A groundbreaking development in artificial intelligence promises to shift the focus of medicine from diagnosis to prediction. A new AI model, detailed in a recent publication, claims it can forecast which of more than a thousand diseases a person might develop in their lifetime. This could one day allow doctors to identify high-risk patients long before symptoms appear.
How Delphi-2M Works: Inspired by Language Models
The model, named Delphi-2M, was developed by research teams at the European Molecular Biology Laboratory (EMBL) in Cambridge and the German Cancer Research Centre in Heidelberg. Its design takes a page from the book of large language models (LLMs) like GPT-5, which power chatbots. These LLMs are trained on vast amounts of text to predict the next word in a sequence.
The creators of Delphi-2M applied a similar logic to human health.

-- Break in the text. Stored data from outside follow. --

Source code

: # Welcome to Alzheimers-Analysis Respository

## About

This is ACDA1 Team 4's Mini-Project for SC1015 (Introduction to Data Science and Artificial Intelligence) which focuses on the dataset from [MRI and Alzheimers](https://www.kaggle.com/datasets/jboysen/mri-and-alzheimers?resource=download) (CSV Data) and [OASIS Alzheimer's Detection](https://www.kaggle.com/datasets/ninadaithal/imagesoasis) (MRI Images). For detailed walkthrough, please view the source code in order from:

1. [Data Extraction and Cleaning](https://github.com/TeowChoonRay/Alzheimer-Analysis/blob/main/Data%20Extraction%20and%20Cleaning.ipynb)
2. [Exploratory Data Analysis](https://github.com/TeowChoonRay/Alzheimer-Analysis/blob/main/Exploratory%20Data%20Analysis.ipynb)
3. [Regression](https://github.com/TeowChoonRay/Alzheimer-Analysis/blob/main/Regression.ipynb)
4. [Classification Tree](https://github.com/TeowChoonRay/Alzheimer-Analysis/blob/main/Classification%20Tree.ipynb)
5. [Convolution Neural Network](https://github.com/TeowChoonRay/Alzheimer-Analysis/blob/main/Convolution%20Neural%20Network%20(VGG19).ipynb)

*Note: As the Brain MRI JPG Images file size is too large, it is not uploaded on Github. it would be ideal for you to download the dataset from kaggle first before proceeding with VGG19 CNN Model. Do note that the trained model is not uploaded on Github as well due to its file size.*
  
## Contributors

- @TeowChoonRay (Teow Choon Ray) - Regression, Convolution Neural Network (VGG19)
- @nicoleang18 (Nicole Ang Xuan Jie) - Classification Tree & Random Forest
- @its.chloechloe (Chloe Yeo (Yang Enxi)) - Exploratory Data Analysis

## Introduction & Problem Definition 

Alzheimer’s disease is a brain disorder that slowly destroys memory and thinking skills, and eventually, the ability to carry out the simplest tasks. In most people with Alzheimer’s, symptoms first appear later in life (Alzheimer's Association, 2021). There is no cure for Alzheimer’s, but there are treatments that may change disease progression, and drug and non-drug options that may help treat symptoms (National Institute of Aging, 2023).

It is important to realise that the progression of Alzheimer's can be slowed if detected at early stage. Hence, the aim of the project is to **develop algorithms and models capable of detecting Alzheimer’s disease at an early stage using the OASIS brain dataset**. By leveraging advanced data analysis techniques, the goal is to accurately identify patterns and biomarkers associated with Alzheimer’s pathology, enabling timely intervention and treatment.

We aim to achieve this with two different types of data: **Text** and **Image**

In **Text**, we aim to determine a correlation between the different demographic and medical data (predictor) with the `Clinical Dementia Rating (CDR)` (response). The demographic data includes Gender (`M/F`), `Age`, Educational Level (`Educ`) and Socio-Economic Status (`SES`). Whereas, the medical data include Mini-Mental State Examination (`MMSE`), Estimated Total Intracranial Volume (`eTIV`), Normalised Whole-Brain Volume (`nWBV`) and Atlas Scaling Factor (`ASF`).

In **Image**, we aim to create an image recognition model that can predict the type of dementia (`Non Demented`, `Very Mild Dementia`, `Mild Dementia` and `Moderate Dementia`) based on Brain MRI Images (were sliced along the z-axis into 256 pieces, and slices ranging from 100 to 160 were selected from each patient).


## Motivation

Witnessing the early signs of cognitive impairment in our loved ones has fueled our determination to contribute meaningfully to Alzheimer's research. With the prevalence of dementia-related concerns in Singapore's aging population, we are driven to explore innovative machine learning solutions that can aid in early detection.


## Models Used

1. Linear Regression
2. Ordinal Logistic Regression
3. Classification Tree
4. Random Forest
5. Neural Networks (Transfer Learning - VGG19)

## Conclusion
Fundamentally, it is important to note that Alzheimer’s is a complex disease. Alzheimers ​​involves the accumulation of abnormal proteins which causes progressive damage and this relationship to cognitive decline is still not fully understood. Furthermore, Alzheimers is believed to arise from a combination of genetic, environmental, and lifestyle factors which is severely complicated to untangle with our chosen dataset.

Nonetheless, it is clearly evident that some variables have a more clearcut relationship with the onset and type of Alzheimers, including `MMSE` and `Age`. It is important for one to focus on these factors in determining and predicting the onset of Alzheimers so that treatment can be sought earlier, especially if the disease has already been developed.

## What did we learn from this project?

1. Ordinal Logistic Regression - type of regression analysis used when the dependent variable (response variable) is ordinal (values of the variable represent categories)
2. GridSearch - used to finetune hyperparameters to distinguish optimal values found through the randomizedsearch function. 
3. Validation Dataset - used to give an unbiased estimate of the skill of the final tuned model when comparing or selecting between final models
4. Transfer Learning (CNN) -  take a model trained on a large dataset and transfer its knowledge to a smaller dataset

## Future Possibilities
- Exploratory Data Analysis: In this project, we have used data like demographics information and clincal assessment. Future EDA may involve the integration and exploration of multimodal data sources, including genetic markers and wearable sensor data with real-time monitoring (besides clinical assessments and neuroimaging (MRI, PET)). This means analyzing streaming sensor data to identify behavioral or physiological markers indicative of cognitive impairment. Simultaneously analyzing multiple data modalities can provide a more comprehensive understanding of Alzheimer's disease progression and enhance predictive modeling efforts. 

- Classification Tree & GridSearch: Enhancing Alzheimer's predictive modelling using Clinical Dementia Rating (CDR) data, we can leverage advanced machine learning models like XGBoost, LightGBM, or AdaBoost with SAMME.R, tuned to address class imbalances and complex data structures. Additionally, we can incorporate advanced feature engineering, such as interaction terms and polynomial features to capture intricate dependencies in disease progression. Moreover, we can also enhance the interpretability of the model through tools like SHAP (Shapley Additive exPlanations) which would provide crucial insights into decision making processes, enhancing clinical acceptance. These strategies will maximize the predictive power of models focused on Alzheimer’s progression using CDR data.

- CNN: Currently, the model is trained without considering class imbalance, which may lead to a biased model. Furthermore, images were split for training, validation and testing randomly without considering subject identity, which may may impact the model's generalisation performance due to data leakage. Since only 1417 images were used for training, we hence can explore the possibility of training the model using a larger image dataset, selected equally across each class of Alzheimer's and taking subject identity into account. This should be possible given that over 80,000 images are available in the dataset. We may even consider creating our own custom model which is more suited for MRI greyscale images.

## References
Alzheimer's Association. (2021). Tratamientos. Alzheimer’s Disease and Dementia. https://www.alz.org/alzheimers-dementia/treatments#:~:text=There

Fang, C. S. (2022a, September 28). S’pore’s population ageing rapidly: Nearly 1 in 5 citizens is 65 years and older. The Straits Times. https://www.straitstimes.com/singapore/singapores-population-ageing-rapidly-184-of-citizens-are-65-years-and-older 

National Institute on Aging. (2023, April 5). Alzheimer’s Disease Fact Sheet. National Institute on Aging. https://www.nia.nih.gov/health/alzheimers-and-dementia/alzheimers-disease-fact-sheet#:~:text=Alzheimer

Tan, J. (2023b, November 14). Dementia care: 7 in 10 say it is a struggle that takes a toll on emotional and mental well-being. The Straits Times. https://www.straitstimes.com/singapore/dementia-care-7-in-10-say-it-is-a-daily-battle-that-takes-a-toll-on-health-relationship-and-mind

They reasoned that an AI trained on massive datasets of medical histories could learn to predict the next health event in a person's life. However, a crucial adjustment was needed. Unlike words in a sentence, medical diagnoses are separated by time. To account for this, the researchers modified the model to encode a person's age instead of a word's position, allowing it to understand the temporal gaps between health events.
The model was trained on anonymised data from 400,000 people in the UK Biobank, one of the world's most comprehensive biological databases. It learned from the sequence and timing of ICD-10 codes—the standard medical shorthand for diagnoses—representing 1,256 different diseases.
Testing Accuracy and Future Potential
After its initial training, Delphi-2M was rigorously tested. It was first validated on data from another 100,000 individuals in the UK Biobank. To ensure its robustness, researchers then tested it on famously thorough Danish health records, using data from 1.9 million Danes dating back to 1978.
To measure performance, scientists used a metric called AUC (Area Under the Curve). A perfect score is 1, while 0.5 is no better than random chance. For predicting diagnoses within five years, Delphi-2M scored an average of 0.76 on British data and 0.67 on Danish data. Predictably, its accuracy was higher for conditions that commonly follow a specific prior event (like death after sepsis) and lower for random events like viral infections. When looking ten years into the future, the average score dropped to 0.7.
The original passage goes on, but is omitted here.